In ricordo di Tahir Elci

30.11.2015 - Murat Cinar

In ricordo di Tahir Elci
(Foto di Wikimedia Commons)

Tahir Elci, co-presidente dell’associazione degli avvocati di Diyarbakir, è stato assassinato in un agguato a Diyarbakir durante una conferenza stampa all’aperto nella quale voleva denunciare e condannare quanto accade da giorni in questa città:  la violazione dei diritti umani e il danneggiamento del tessuto storico e urbanistico.

Tahir Elci denunciava da tempo tali violazioni sistematiche. Il 29 novembre circa 50.000 persone hanno partecipato ai suoi funerali a Diyarbakir, esprimendo la loro rabbia verso il governo centrale ed il Presidente della Repubblica.

Turkan Elci, la moglie di Tahir, ha letto una breve lettera rivolta al marito, un uomo che ha dedicato tutta la sua vita privata e professionale a difendere il diritto alla vita di milioni di persone.

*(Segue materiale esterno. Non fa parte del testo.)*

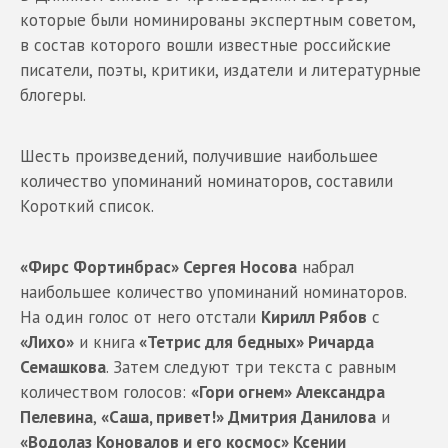
которые были номинированы экспертным советом,
в состав которого вошли известные российские
писатели, поэты, критики, издатели и литературные
блогеры.
Шесть произведений, получившие наибольшее
количество упоминаний номинаторов, составили
Короткий список.
«Фирс Фортинбрас» Сергея Носова
набрал
наибольшее количество упоминаний номинаторов.
На один голос от него отстали
Кирилл Рябов
с
«Лихо»
и книга
«Тетрис для бедных» Ричарда
Семашкова
. Затем следуют три текста с равным
количеством голосов:
«Гори огнем» Александра
Пелевина
,
«Саша, привет!» Дмитрия Данилова
и
«Водолаз Коновалов и его космос» Ксении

 L’esercito degli omicidi irrisolti gli darà il benvenuto. Come sempre si presenterà con gentilezza. Gli diranno: “Tutte le vittime degli omicidi irrisolti ti conoscono. Hai lavorato per noi tutta la vita. Ti abbiamo guardato da qui.

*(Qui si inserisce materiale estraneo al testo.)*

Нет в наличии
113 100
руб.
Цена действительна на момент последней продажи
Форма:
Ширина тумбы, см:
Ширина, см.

Gli domanderanno: “Adesso tu sei qui, ma là sono rimaste altre colombe con l’henné come te?” In quel momento calerà la sera sul viso sorridente di Tahir Elci e lui risponderà: “Cosa posso dirvi, nel luogo da cui provengo c’era solo una manciata di colombe, ma volteggiavano le aquile, i falchi e gli avvoltoi”.

Gli diranno: “Finora tu hai difeso noi e adesso chi ti difenderà?”. E lui risponderà: “Ho mia moglie, ho degli amici che la pensano come me. Oggi ho presentato la richiesta di cancellare il divieto di lasciare il  territorio nazionale. Ormai sono libero. Posso girare i continenti e i mari. Anche se l’udienza del processo su di me è stata rimandata a un’altra data avrò tutto il tempo per preparare la mia difesa”.

Tutte le vittime degli omicidi irrisolti lo accoglieranno e lo ringrazieranno. E lui dirà: “Mi poserò sulla cima del minareto a quattro zampe. La storia mi comprenderà. Addio ai media sporchi, alle televisioni che mi hanno minacciato, ai giornali che mi hanno definito come obiettivo. Addio anche a voi, coloro che non mi hanno compreso, non mi hanno voluto comprendere, o mi hanno criticato. Addio ai tavoli di tortura da cui sono passato. Addio ai bambini trovati morti sulle spiagge. Addio agli orfani delle vittime degli omicidi irrisolti. Addio a tutti quelli che mi hanno voluto bene e mi hanno sostenuto. Addio ai miei figli e addio a mia moglie”.